Tasks |
**1)** Using the text on marijuana and the lungs, list the symptoms that it says smoking marijuana often causes, after the American Lung Association's finding about airway cell linings.
**2)** Reproduce word for word the part of the text on marijuana and the lungs that opens with the words containing "After tobacco, marijuana" and closes with "it is legalized.".

Exercise text |
======

Marijuana smokers are more likely to experience airway inflammation and chronic lung diseases like emphysema than non-smokers and tobacco-only smokers, a new study suggests.
Marijuana is more harmful to the lungs than cigarettes.
Researchers found a higher rate of emphysema among marijuana smokers than non-smokers, but not tobacco smokers.
Marijuana smokers are more liable to experience mucoid impaction, bronchial thickening, and bronchiectasis than cigarette smokers.
After tobacco, marijuana is the second-most commonly smoked substance. It is also one of the most abused psychoactive substances globally. Its use has significantly increased in the US, Canada, and several other countries, especially in regions where it is legalized.
According to the Centers for Disease Control and Prevention (CDC), 48.2 million people used this psychoactive substance at least once in 2019. The CDC also reported that in 2020, an estimated 12.5% of U.S. adults currently smoke cigarettes.
The American Lung Association revealed that smoking marijuana could injure the cell linings of the large airways. This could be the reason why smoking the substance often causes symptoms like phlegm production, chronic cough, wheezing, and acute bronchitis.
Other lung conditions, such as air pockets between the lungs, air bubbles inside the lungs, and air pockets between both lungs, have also been linked directly to marijuana use. However, heavy marijuana smokers are more likely to experience these symptoms.
Marijuana or cigarettes, which is more harmful to the lungs?
A study published by the Radiological Society of North America (RSNA) helps shed more light on this. Study author Giselle Revah, M.D., a cardiothoracic radiologist and assistant professor at the University of Ottawa said, “there are well-researched and established findings of cigarette smoking on the lungs. Marijuana we know very little about”.
To learn more about the effects of marijuana on the lungs, Dr. Revah and his colleagues evaluated the chest CT examinations in marijuana smokers, tobacco-only smokers, and non-smokers as the control group.
The scientists narrowed their research by comparing the results of these substances on airway changes, emphysema, coronary artery calcification, and gynecomastia. They found a higher rate of emphysema among marijuana smokers (75%) than non-smokers (5%). However, there wasn’t a large difference when compared with the results of tobacco-only smokers (67%). This indicates that both substances can pose a high risk of emphysema - a lung condition that damages the air sacs and causes shortness of breath.
They also found that a specific subtype of emphysema, known as paraseptal emphysema, affecting the outermost area of the lung, was more prevalent among marijuana smokers than the tobacco-only group.
The scientists compared the rates of mucoid impaction, bronchial thickening, and bronchiectasis in the three groups. They realized that marijuana smokers are more liable to these diseases than the other two groups. They also identified that gynecomastia was prevalent among marijuana smokers.
However, the study had its limitations. There was difficulty in direct comparisons between marijuana and tobacco risks. Fifty of the fifty-six marijuana smokers also smoked tobacco. This fact presented a challenge in determining if the diseases seen in marijuana smokers were solely a result of marijuana, or if tobacco use was also a factor.

======

(Transcribed page contents)
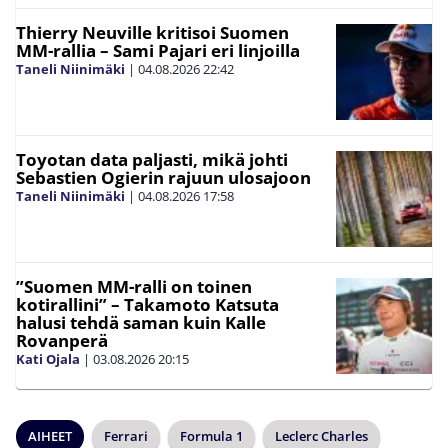
Thierry Neuville kritisoi Suomen
MM-rallia – Sami Pajari eri linjoilla
Taneli Niinimäki
|
04.08.2026
22:42
Toyotan data paljasti, mikä johti
Sebastien Ogierin rajuun ulosajoon
Taneli Niinimäki
|
04.08.2026
17:58
”Suomen MM-ralli on toinen
kotirallini” – Takamoto Katsuta
halusi tehdä saman kuin Kalle
Rovanperä
Kati Ojala
|
03.08.2026
20:15
AIHEET
Ferrari
Formula 1
Leclerc Charles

======

Answers for the exercise |
**1)**
- phlegm production
- chronic cough
- wheezing
- acute bronchitis

**2)**
After tobacco, marijuana is the second-most commonly smoked substance. It is also one of the most abused psychoactive substances globally. Its use has significantly increased in the US, Canada, and several other countries, especially in regions where it is legalized.